Continúan los atropellos de quienes reclaman sus derechos, el acoso o
prohibición de medios de comunicación independientes y el cierre de emisoras.
Desde la impunidad que les regala un poder judicial abyecto, siguen
pontificando contra los “enemigos” de Venezuela. Y se juegan la carta, ahora
arriesgada, de alinearse con el genocida Putin, el gánster Ortega y con la cada
vez más corrompida Cuba, para mantener sus fueros criminales ante quienes los
acusan de violar los derechos humanos, argumentando la autodeterminación de los
pueblos. Ni hablar de su contubernio con la guerrilla colombiana o de sus
alianzas con organizaciones terroristas de Medio Oriente e Irán.
Estos
son los referentes ante los cuales articular una política coherente y eficaz
por parte de la oposición democrática en pro de la superación de la terrible
tragedia que agobia a los venezolanos. El chavo-madurismo sigue contando con
recursos poderosos, notoriamente del apoyo de una cúpula de militares
traidores, cómplices centrales del régimen de expoliación, quienes se creen
dueños del país. Pero se ha visto obligado a moverse ahora ante una realidad
que responde a estímulos diferentes a los que se han acostumbrado a aplicar.
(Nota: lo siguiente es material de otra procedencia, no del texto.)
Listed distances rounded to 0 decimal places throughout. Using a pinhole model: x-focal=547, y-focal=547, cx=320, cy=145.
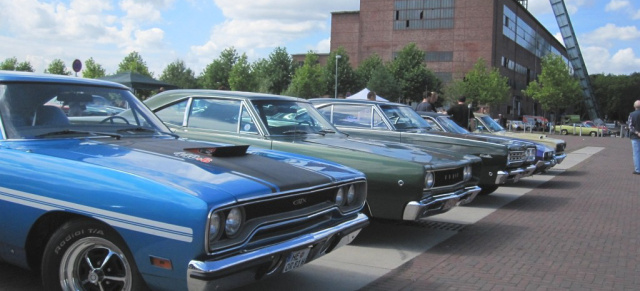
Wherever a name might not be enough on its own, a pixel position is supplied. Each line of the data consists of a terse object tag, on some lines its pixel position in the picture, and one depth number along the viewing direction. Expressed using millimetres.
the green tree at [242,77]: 67200
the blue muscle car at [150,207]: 2824
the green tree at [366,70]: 63406
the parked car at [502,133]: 13021
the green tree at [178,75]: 84188
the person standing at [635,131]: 13312
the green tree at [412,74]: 60281
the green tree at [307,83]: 60531
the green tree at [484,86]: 63094
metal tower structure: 77000
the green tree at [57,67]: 67775
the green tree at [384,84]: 56531
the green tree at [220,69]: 73875
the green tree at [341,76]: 61969
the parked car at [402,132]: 8422
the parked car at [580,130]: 48688
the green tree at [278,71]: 65438
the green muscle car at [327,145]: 5375
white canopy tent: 20241
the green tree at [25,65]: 65750
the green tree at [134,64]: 69138
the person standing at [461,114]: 12852
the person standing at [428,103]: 13262
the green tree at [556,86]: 63188
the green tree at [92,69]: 65838
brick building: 71812
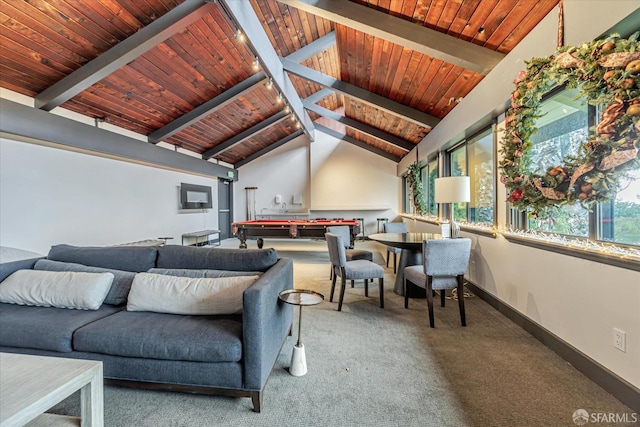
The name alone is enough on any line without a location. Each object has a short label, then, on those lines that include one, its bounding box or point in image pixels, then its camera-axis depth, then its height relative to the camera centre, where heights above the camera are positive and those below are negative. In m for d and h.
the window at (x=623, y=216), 1.63 -0.06
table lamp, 3.14 +0.23
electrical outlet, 1.58 -0.77
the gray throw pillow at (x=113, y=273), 2.12 -0.49
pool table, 5.96 -0.38
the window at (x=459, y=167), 4.44 +0.75
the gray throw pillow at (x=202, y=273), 2.13 -0.47
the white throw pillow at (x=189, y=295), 1.87 -0.57
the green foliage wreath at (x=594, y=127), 1.33 +0.48
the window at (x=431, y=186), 6.04 +0.57
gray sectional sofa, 1.55 -0.75
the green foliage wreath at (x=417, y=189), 6.48 +0.49
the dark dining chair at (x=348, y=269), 3.04 -0.66
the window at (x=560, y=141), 2.07 +0.56
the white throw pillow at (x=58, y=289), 2.01 -0.56
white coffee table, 1.04 -0.71
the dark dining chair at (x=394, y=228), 5.28 -0.35
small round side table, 1.87 -0.97
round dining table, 3.43 -0.64
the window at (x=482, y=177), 3.52 +0.43
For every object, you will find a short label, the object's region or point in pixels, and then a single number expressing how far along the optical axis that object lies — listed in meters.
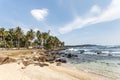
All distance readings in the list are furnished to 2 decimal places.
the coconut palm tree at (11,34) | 27.56
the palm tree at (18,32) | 27.89
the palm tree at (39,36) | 33.48
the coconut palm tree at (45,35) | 34.57
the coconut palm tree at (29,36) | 29.91
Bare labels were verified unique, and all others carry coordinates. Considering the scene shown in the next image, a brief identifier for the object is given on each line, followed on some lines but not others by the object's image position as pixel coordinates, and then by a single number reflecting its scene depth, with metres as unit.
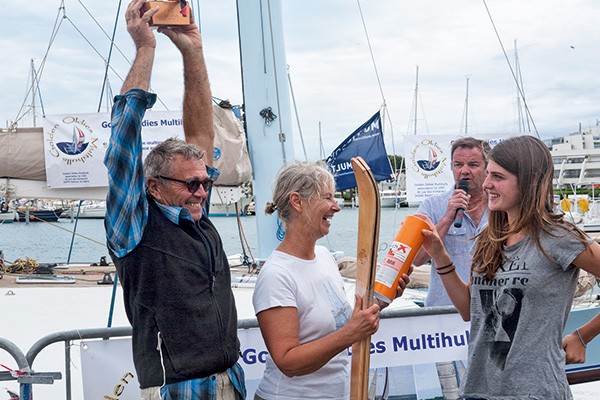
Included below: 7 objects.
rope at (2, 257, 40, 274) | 8.07
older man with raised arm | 2.58
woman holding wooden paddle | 2.69
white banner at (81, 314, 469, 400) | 3.62
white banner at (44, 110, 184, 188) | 7.10
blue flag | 7.98
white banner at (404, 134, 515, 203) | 11.43
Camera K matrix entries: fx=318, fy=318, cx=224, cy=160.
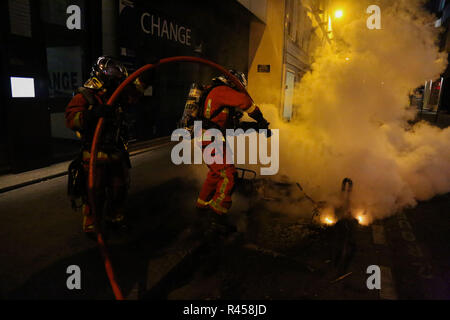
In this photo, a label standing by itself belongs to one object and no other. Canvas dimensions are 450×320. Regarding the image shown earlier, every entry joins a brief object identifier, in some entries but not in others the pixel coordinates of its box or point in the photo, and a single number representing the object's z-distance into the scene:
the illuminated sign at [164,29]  8.19
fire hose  2.64
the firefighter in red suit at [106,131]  3.31
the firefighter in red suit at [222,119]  3.88
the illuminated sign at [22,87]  5.43
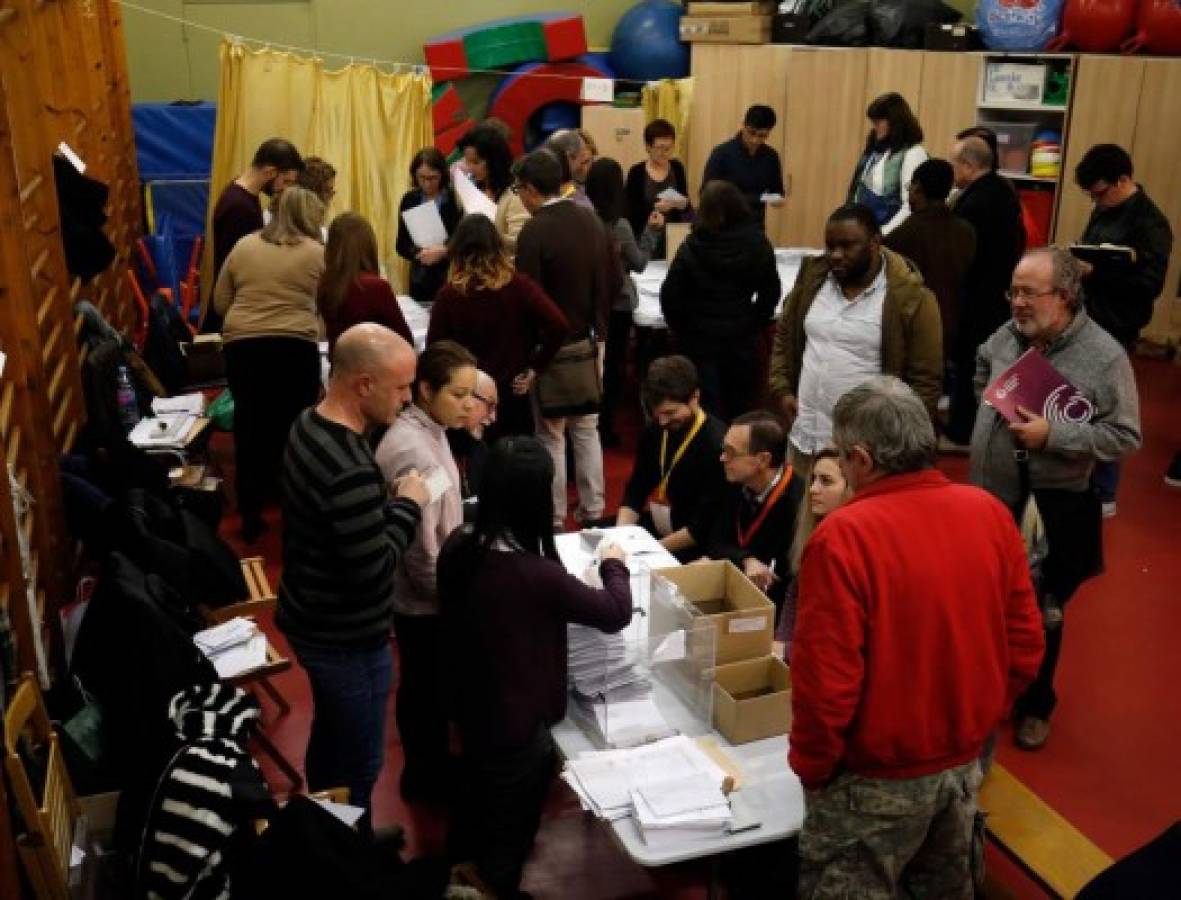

Empiezan a verse las costuras. ¿Podrán encontrar en Petro y, previsiblemente,
en Lula, el refugio que anhelan? Porque el entorno internacional tampoco es el
mismo de antes.
Las
protestas han vuelto a sacudir calles y pueblos. Ante la desidia e
incompetencia de quienes deben responder y los yerros de una política económica
incapaz de estabilizar los precios y el dólar, están los elementos para
construir una fuerza lo suficientemente poderosa, capaz de forzar los cambios
que permitirían un proceso de transición hacia una verdadera democracia. Si
bien es suicida cerrarnos en una postura de “Maduro vete ya”, es ingenuo creer
que, impulsado por las exigencias de reactivar la economía, debamos esperar que
respete, simplemente por las buenas, sus reglas de juego.